== RECORDS PROVIDED ==
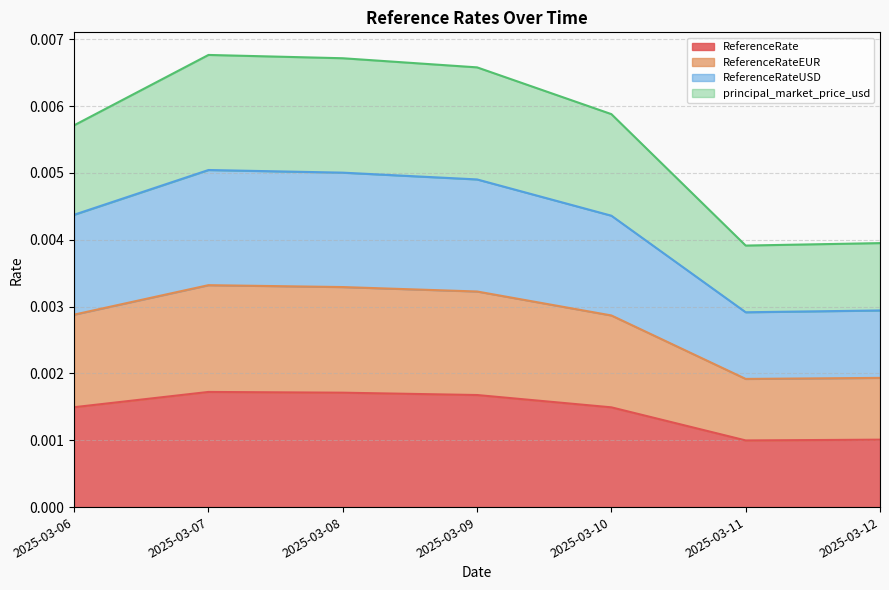

What are all the series names shown in the legend?

ReferenceRate, ReferenceRateEUR, ReferenceRateUSD, principal_market_price_usd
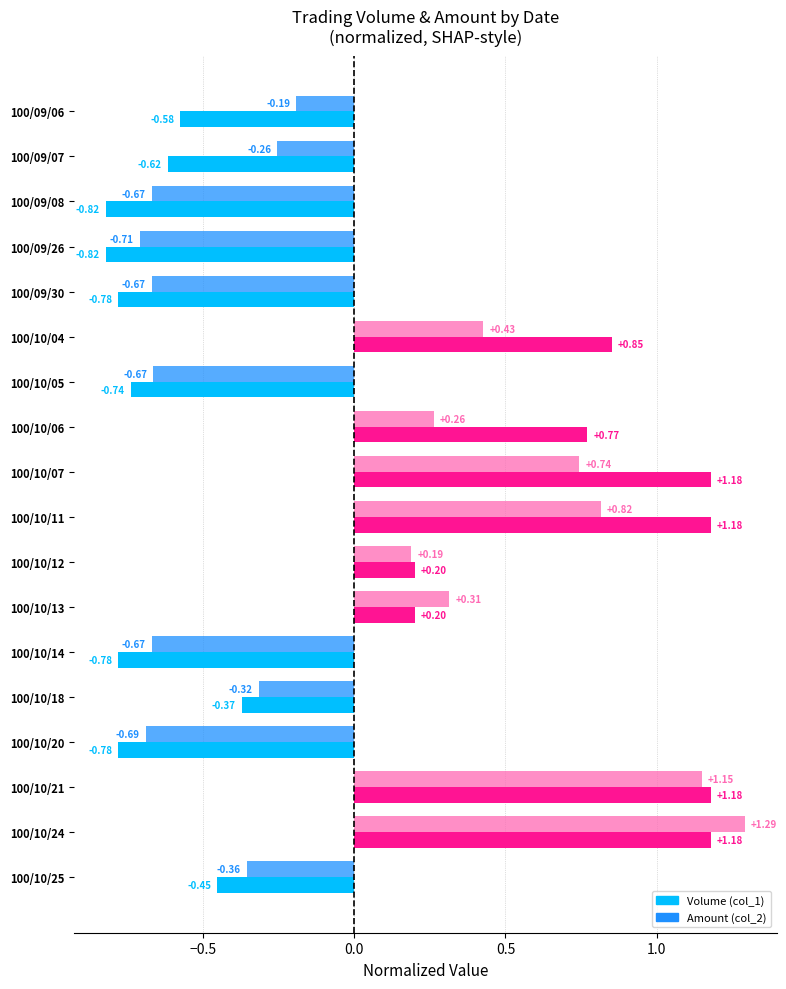

How many negative values does the Volume (col_1) series have?

10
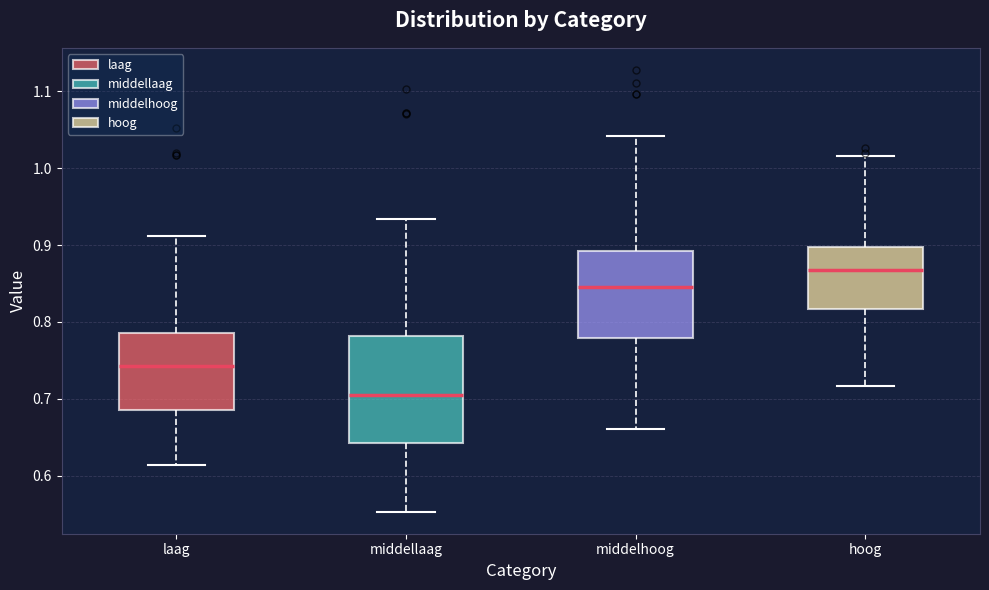

Which box has the lowest median line?

middellaag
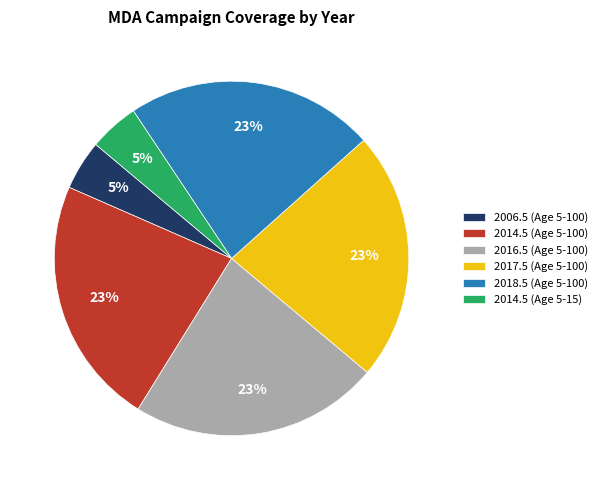

Is 2017.5 (Age 5-100) the majority of the pie?

No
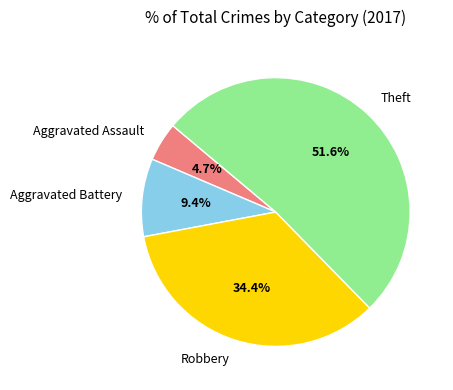

What is the majority slice?

Theft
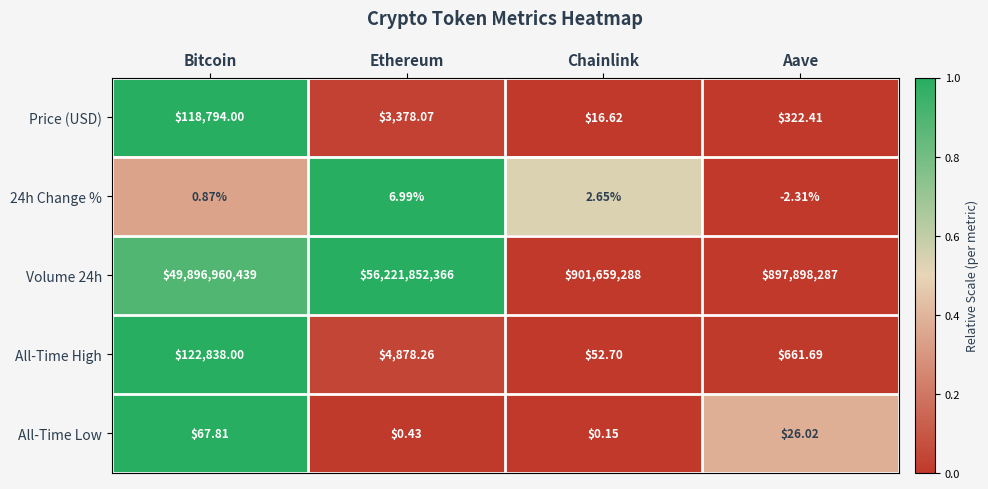

At which category does the chart reach its minimum across all series?

Aave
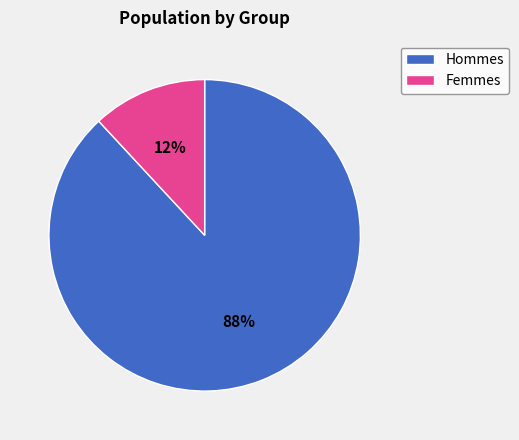

True or false: Hommes accounts for 88% of the total.

True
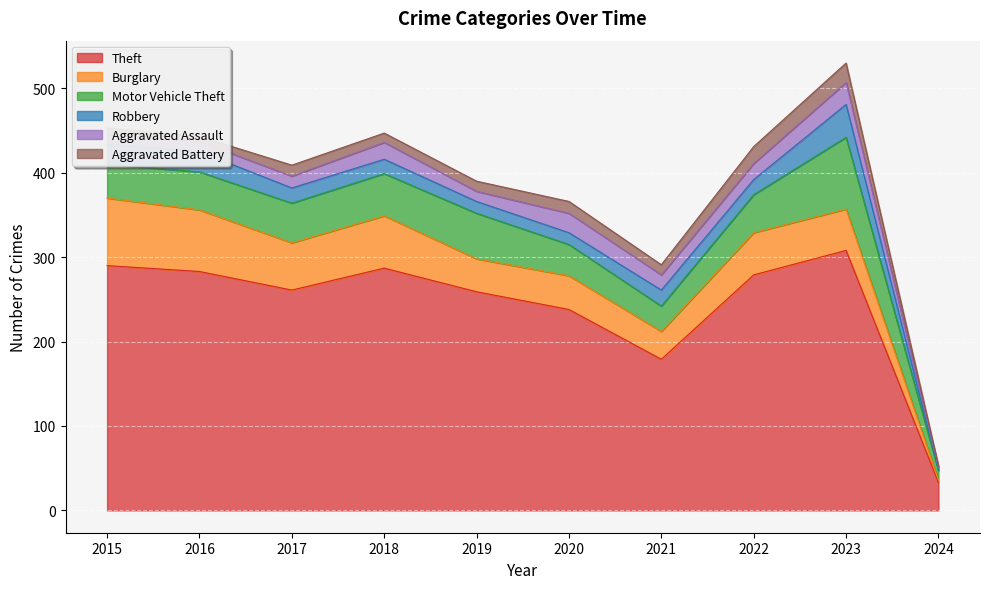

What value does the Aggravated Battery series have at 2021, to the nearest 5?

10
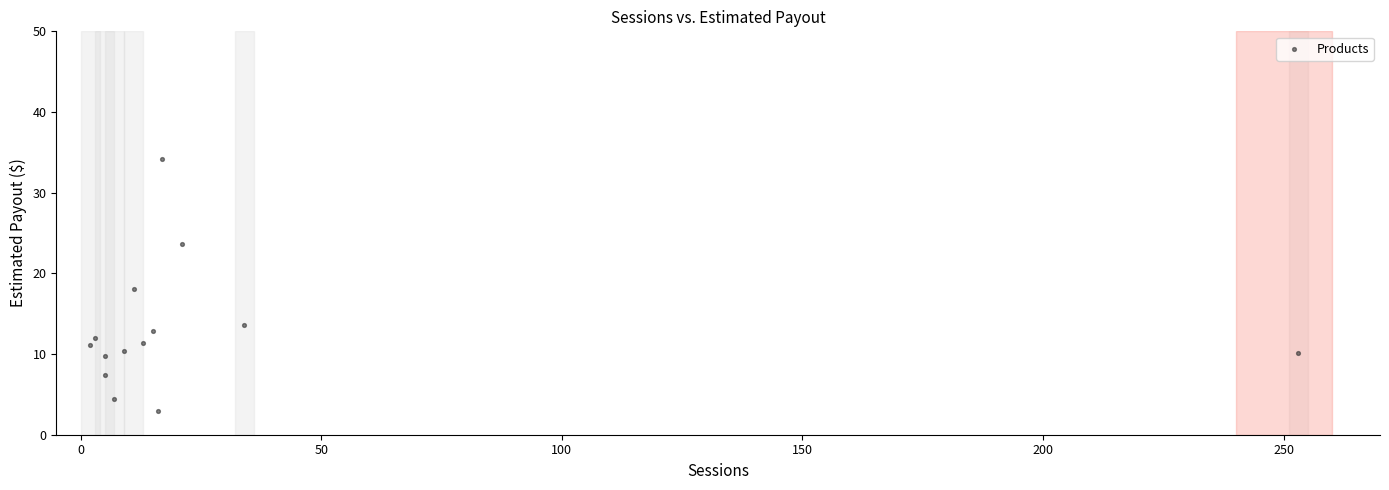

What is the range of X values (max minus min)?

251.0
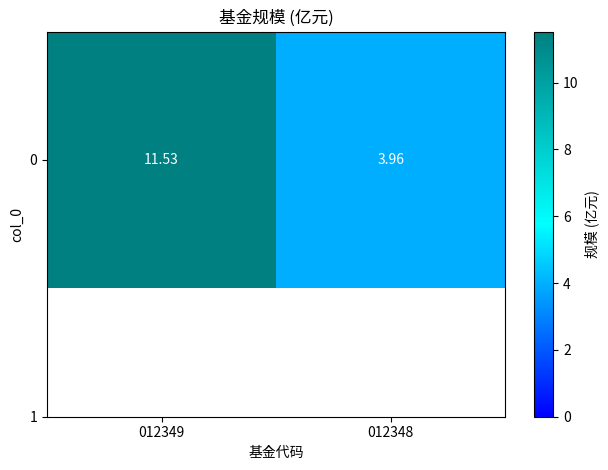

List the labels in order of value, smallest first.

012348, 012349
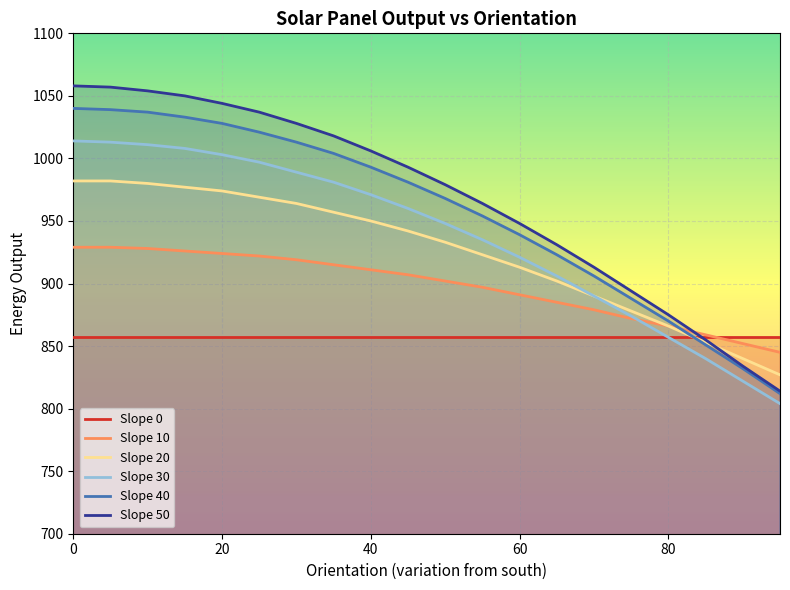

Which series has the largest range (max minus min)?

Slope 50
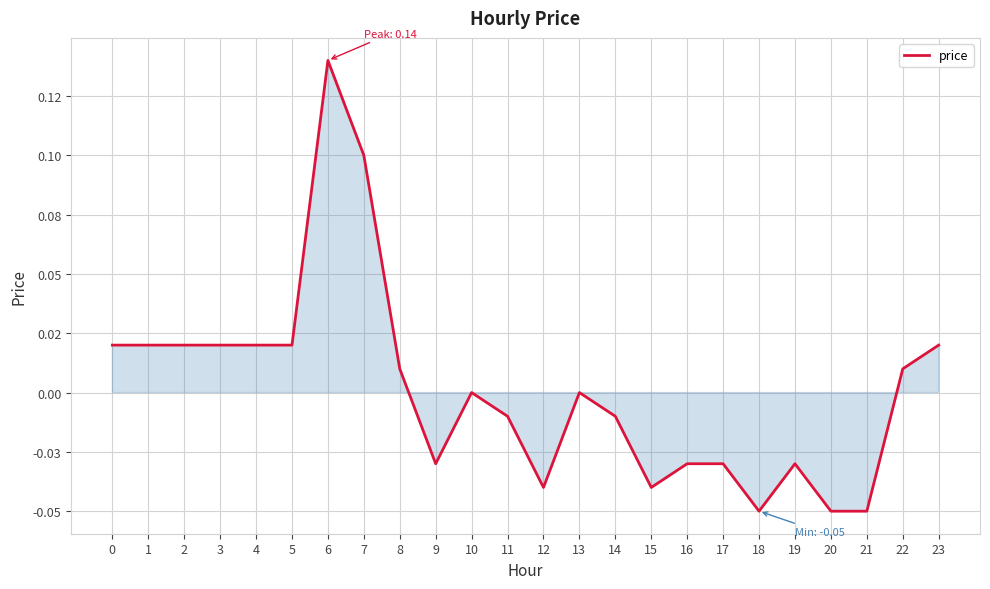

Reading left to right, list all the values displayed in this chart.

0=0.0	1=0.0	2=0.0	3=0.0	4=0.0	5=0.0	6=0.1	7=0.1	8=0.0	9=-0.0	10=0.0	11=-0.0	12=-0.0	13=0.0	14=-0.0	15=-0.0	16=-0.0	17=-0.0	18=-0.1	19=-0.0	20=-0.1	21=-0.1	22=0.0	23=0.0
===
-- EXERCISE INSTRUCTIONS --
Copy out the lines word for word, starting at the line with "ReferenceRateEUR, ReferenceRateUSD, principal_market_price_usd" and continuing through the last line. Leave the pictures out.

-- YOUR RESPONSE --
ReferenceRate, ReferenceRateEUR, ReferenceRateUSD, principal_market_price_usd

How many negative values does the Volume (col_1) series have?

10

Which box has the lowest median line?

middellaag

Is 2017.5 (Age 5-100) the majority of the pie?

No

What is the majority slice?

Theft

At which category does the chart reach its minimum across all series?

Aave

True or false: Hommes accounts for 88% of the total.

True

What value does the Aggravated Battery series have at 2021, to the nearest 5?

10

What is the range of X values (max minus min)?

251.0

List the labels in order of value, smallest first.

012348, 012349

Which series has the largest range (max minus min)?

Slope 50

Reading left to right, list all the values displayed in this chart.

0=0.0	1=0.0	2=0.0	3=0.0	4=0.0	5=0.0	6=0.1	7=0.1	8=0.0	9=-0.0	10=0.0	11=-0.0	12=-0.0	13=0.0	14=-0.0	15=-0.0	16=-0.0	17=-0.0	18=-0.1	19=-0.0	20=-0.1	21=-0.1	22=0.0	23=0.0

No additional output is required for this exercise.